▶ [TASKS FOR THIS EXERCISE]:
(a) Using the Marqeta second-quarter summary, decide whether each statement agrees with it, and back each yes or no with the deciding words quoted from the text: (i) Q2 TPV growth rose to more than 29%. (ii) The embedded BNPL solution is planned for a full holiday launch. (iii) TPV in Europe more than doubled.
(b) Pick up the Marqeta second-quarter summary after its last sentence and carry it on.

▶ [TEXT EXCERPT]:

*** Block opens ***

Underlying business growth was six points higher than forecast, with favorable business mix and a network rebate true-up boosting results. Marqeta’s ability to drive both scale and margin expansion sets up a structurally stronger model for the second half and into 2026.

Executive Commentary

"Our second quarter results demonstrate our ability to deliver strong growth while simultaneously increasing our EBITDA through efficiency and scale... Our focus this year has been on expanding and deepening our customer relationships while enabling their continued growth through innovative programs, value-added services, and seamless geographic expansions with consistent and effective execution."

Mike Miletic, Interim CEO & CFO

"Q2 was a very strong quarter, significantly outperforming our expectations... Q2 TPV growth accelerated by almost three points from Q1 to over 29%. Net revenue and gross profit growth outperformed our expectations by approximately seven points, driven by much higher volume and a more favorable business mix than we anticipated."

Mike Miletic, Interim CEO & CFO

Strategic Positioning

1. Platform Diversification Beyond Block

Non-block TPV and revenue growth now meaningfully outpace block, with non-block customers ramping nearly five times faster in neobanking and 10 points higher in revenue growth. This diversification reduces concentration risk and positions Marqeta to capture a broader array of use cases as fintech matures.

2. BNPL and Lending Innovation

BNPL volume and innovation are now at the core of Marqeta’s growth flywheel. The company’s early leadership in instant issuance and pay-anywhere cards has expanded to pioneering Visa flexible credentials and in-app BNPL choice, with launches for Klarna and others. The upcoming embedded BNPL solution, enabling users to access multiple offers at checkout via their debit card, is poised for a limited holiday release and broader 2026 rollout.

3. European Expansion and Transact Pay Acquisition

Europe is contributing outsized growth, with TPV more than doubling and broad-based adoption across neobanking, lending, and expense management. The completed Transact Pay acquisition adds program management and EMI license capabilities, unlocking access to larger customers and enabling a harmonized North America-Europe offering. This positions Marqeta to win multi-region deals and deepen wallet share.

4. Value-Added Services and Embedded Finance

Value-added services are emerging as a key margin lever, with real-time decisioning, risk, and tokenization tools seeing rapid adoption. These services create stickier, higher-margin relationships, especially as embedded finance clients increasingly demand holistic, full-stack solutions. Marqeta is investing in white-label apps, rewards, and risk capabilities to address this shift.

5. Operational Leverage and Cost Structure

Disciplined investment and process optimization are structurally lowering costs, with headcount, tech spend, and org design all contributing to margin gains. AI-driven efficiency and internal software capitalization are shifting more resources to new capability development, supporting both growth and profitability. The company expects these efficiencies to persist, supporting an improved GAAP profitability timeline.

Key Considerations

Q2’s results reflect a company in transition from scale to monetization, with strong signals that Marqeta’s platform is becoming more diversified, sticky, and profitable. The interplay between BNPL innovation, European leverage, and value-added services is reshaping the growth and margin profile.

*** Block closes ***

▶ [PROVIDED MATERIAL]:
*** Block opens ***

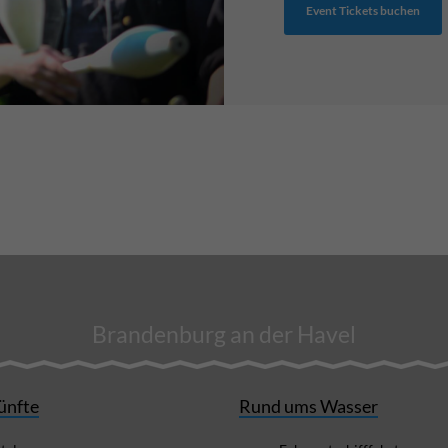
Event Tickets buchen
Brandenburg an der Havel
ünfte
Rund ums Wasser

*** Block closes ***

▶ [RESPONSES BY ITEM NUMBER]:
(a)
(i) Yes: "Q2 TPV growth accelerated by almost three points from Q1 to over 29%."
(ii) No: "is poised for a limited holiday release and broader 2026 rollout."
(iii) Yes: "with TPV more than doubling"

(b)
Key Considerations:

  • BNPL and Lending Growth Outpaces Core: Each of the top 10 BNPL customers accelerated TPV growth, signaling durable demand and product fit.
  • European Market Now a Growth Engine: More than 100% TPV growth in Europe, with local and multi-regional clients expanding programs and geographies.
  • Value-Added Services Gaining Traction: Real-time decisioning and risk tools now used by 40+ clients, contributing nearly 20% of non-block TPV and doubling gross profit in this segment.
  • Transact Pay Acquisition Unlocks Larger Deals: Enables full program management and licensing in Europe, making Marqeta a one-stop solution for large customers.
  • Margin Expansion from Operational Rigor: Ongoing cost discipline, tech optimization, and delayed investments are driving sustained EBITDA margin gains and faster time to GAAP break-even.

Risks

Macro uncertainty, particularly around employment and discretionary spend, remains a potential headwind, though Q2 saw no noticeable volume shifts. Regulatory changes, especially in Europe and with open banking, could alter cost structures or slow customer adoption. Customer concentration risk persists, though declining, and the pace of adoption for value-added services and embedded finance remains a watchpoint. Execution on Transact Pay integration and renewal timing also introduces forecasting complexity for the back half of 2025.

Forward Outlook

For Q3 and Q4 2025, Marqeta guided to:

  • Net revenue growth of 15 to 17% per quarter
  • Gross profit growth of 15 to 17% in Q3, with a three-point deceleration in Q4 due to accounting headwinds
  • Adjusted EBITDA margin of 12 to 13% in Q3, rising one point in Q4

For full-year 2025, management raised guidance:

  • Revenue growth of 17 to 18%
  • Gross profit growth of 18 to 19%
  • Adjusted EBITDA margin of 14 to 15% (over $85 million in EBITDA)

Management flagged:

  • Transact Pay will lift revenue and gross profit growth by 1.5 to 2 points in H2
  • Renewal timing and accounting policy shifts will create headwinds in Q4, but underlying volume and mix remain strong

Takeaways

Marqeta’s Q2 2025 results provide clear evidence of a business scaling beyond its legacy anchor, with BNPL, Europe, and value-added services propelling both growth and profitability. The platform’s diversification, operational leverage, and product innovation are converging to support a structurally more profitable model.

  • Platform Diversification Reduces Concentration Risk: Non-block growth, European expansion, and new use cases are driving more balanced, sustainable growth.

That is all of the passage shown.